Haywood was transferred to the headquarters of the Manhattan Project on 12 April 1946. He was one of a number West Point graduates from the top ten percent of their classes who were transferred to the Manhattan Project at this time by the Secretary of War, Robert P. Patterson, at the request of the Manhattan Project's commander, Major General Leslie R. Groves, Jr., and over the objection of senior Army leaders. Their job was to replace reservists who had worked for the Project during the war and now were eligible for separation from the Army. Haywood participated in Operation Crossroads, observing the nuclear tests at Bikini Atoll.
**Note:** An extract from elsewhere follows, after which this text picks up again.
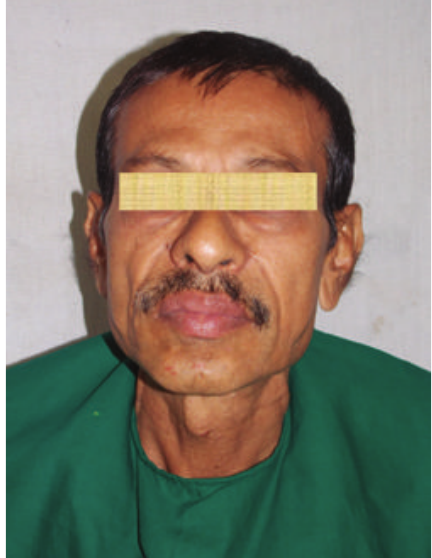
Figure 5: Picture after 4 months of antituberculous therapy, with completely resolved extraoral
Groves hoped that a new, permanent agency would soon be created to take over the responsibilities of the wartime Manhattan Project, but passage of the Atomic Energy Act of 1946 through Congress took much longer than expected, and involved considerable debate about the proper role of the military with respect to the development, production and control of nuclear weapons. The act that was finally signed by President Harry S. Truman on 1 August 1946 created a civilian agency, the Atomic Energy Commission (AEC), to take over the functions and assets of the Manhattan Project, but the AEC did not assume its role until 1 January 1947. At this point, Haywood was seconded to the AEC's Directorate of Research.

Although he had been a colonel in the Army of the United States, Haywood only held the substantive rank of captain in the Army Corps of Engineers. His Army of the United States rank was terminated on 30 June 1947, and he returned to duty with the War Department General Staff as a captain on 1 July 1947. Haywood elected to transfer to the newly created United States Air Force on 10 December 1947. He became a lieutenant colonel on 1 July 1948, and was assigned to the Air Plans Division on 29 August 1948, where he was involved in drawing up nuclear war plans. From July 1949 to May 1950 he attended the Air War College at Maxwell Air Force Base, Alabama.
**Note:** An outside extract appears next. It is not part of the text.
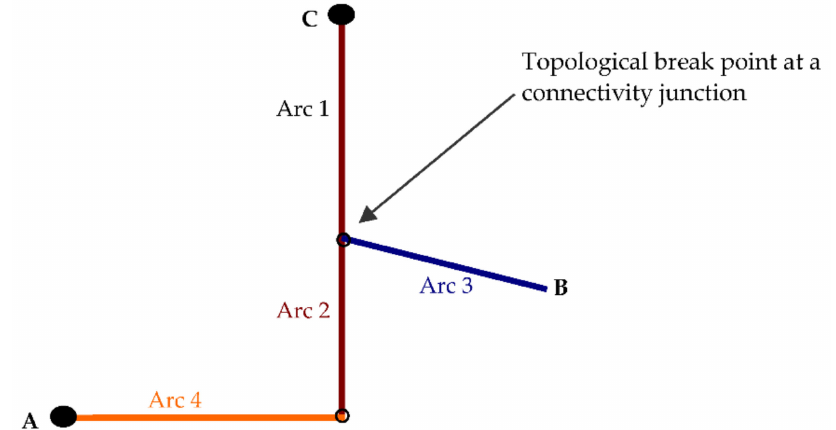
Figure 7. Topological break-point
Haywood was seconded to the Los Alamos National Laboratory in New Mexico from February 1950 to October 1951, at a time when the first thermonuclear weapons were being developed. Edward Teller once remarked that "Colonel Haywood is the only military man I would work for." Haywood then served at the chief of the Air Force Office of Scientific Research, and was vice commander of the Atlantic Missile Range until his retirement from active duty in 1953. He remained with the Air Force Reserve, retiring with the rank of brigadier general in 1967.

==Later life==
After leaving the Air Force, Haywood became the President and chief executive officer, and later the chairman of the board of Huyck Corporation in Stamford, Connecticut. He was also chairman and acting president of the Hudson Institute in Indianapolis.

Haywood died in Vero Beach, Florida, on 25 May 2002. He was survived by his daughters, Barbara and Betty, and sons, Richard and Robert. His wife, Helen, had predeceased him.